Tingieten is het maken van voorwerpen van tin door een gesmolten tinlegering in een mal te gieten. Zodra het tin gestold is kan het uit de mal verwijderd worden. Na afwerken van de gietranden is het voorwerp klaar.
Dat tin zo bruikbaar is voor het gieten, komt onder andere door het lage smeltpunt van 505 K, dat wil zeggen 232 °C. Een tinnen voorwerp moet dan ook nooit in de oven gebruikt worden. Het heeft echter ook te lijden van tinpest, een verandering van kristalstructuur tussen de 13 en 16 °C. In een gematigd klimaat wordt deze temperatuurgrens nog al eens gepasseerd, wat vooral effect heeft op tinnen orgelpijpen in weinig verwarmde kerkgebouwen.
De tingieter dient een tinlegering te gebruiken die veel tin bevat, namelijk minimaal 92% tin, aangevuld met koper of antimoon. Vanwege de giftigheid wordt lood niet meer in tinlegeringen gebruikt.

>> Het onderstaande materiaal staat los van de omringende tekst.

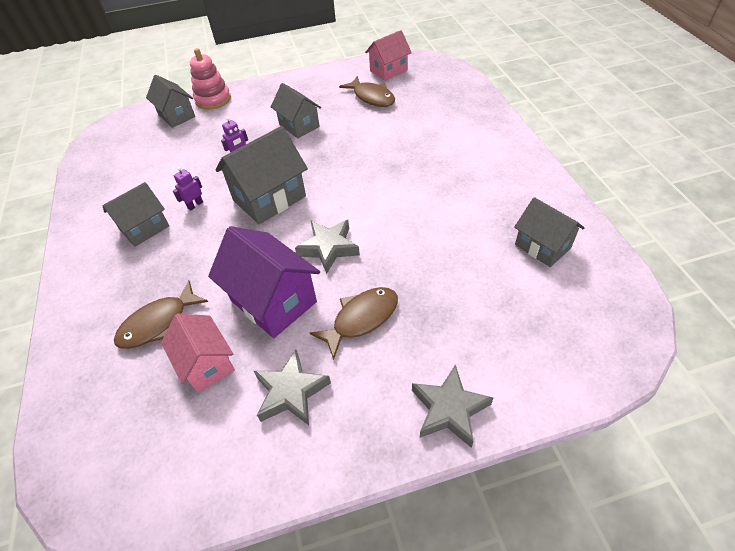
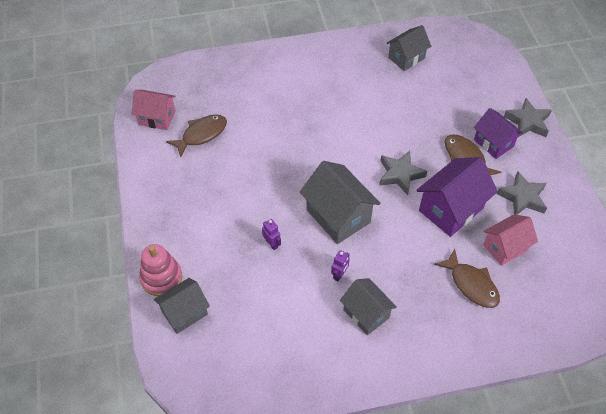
camera: 90 degrees left, 5 degrees up
purple robot [173,167,203,211] -> purple robot turned 105 degrees counterclockwise [331,250,350,281]
grey house [271,83,321,138] -> none
pink house [365,30,412,81] -> pink house turned 45 degrees counterclockwise [132,90,176,130]
none -> purple house [474,108,523,159]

Het tin wordt gegoten in een mal van brons. Brons heeft een goede warmtegeleiding zodat het vloeibare tin snel afkoelt. De mal wordt opengemaakt en het gestolde tin wordt eruit geklopt. Tin kan ook gegoten worden in vormzand. Daarvoor wordt eerst een model van het voorwerp in het zand afgedrukt.